TASK REQUIREMENTS
Where a line of the records contains the word "سلامة", show that line.

(Extracted page text data)

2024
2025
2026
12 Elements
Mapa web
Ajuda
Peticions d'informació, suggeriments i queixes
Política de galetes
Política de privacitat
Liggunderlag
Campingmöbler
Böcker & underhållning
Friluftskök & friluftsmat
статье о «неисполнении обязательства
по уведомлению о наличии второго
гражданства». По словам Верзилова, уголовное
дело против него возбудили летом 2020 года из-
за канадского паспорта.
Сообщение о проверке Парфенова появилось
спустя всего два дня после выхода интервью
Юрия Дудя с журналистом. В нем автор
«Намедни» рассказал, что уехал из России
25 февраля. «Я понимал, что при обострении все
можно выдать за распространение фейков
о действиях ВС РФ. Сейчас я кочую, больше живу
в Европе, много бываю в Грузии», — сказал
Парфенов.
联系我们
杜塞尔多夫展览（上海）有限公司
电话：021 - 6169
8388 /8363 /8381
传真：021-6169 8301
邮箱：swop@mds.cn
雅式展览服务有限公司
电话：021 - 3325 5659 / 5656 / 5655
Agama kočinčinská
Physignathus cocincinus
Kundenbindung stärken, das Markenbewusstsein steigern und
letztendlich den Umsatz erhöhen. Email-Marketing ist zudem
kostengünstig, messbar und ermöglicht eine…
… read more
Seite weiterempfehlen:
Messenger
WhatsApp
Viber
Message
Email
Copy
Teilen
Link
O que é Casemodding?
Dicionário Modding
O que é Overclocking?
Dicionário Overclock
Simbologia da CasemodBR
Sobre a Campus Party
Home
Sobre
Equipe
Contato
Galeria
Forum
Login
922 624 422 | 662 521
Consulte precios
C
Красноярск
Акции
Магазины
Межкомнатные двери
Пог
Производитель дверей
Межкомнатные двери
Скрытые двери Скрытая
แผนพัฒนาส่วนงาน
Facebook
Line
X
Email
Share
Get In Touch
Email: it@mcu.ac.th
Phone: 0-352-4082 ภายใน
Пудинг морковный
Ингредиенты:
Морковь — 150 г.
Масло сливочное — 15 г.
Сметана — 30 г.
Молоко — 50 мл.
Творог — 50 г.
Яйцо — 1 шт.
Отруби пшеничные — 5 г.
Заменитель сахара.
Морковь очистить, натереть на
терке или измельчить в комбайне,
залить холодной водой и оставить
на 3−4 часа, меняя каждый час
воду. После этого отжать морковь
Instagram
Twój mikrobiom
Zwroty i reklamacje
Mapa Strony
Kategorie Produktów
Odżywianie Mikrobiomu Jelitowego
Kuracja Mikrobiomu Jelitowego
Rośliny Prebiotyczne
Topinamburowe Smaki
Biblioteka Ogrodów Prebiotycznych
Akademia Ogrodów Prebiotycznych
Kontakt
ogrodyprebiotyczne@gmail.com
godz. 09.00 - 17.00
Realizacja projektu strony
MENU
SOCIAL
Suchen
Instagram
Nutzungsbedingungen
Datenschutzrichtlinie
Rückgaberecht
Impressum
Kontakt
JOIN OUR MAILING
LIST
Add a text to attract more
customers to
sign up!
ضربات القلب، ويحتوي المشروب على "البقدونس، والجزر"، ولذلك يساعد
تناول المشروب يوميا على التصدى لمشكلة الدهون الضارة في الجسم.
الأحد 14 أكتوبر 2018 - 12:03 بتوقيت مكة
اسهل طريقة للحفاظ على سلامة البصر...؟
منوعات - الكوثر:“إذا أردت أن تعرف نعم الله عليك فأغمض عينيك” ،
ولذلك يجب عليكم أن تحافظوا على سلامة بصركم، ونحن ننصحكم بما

SOLVED PROBLEM
اسهل طريقة للحفاظ على سلامة البصر...؟
ولذلك يجب عليكم أن تحافظوا على سلامة بصركم، ونحن ننصحكم بما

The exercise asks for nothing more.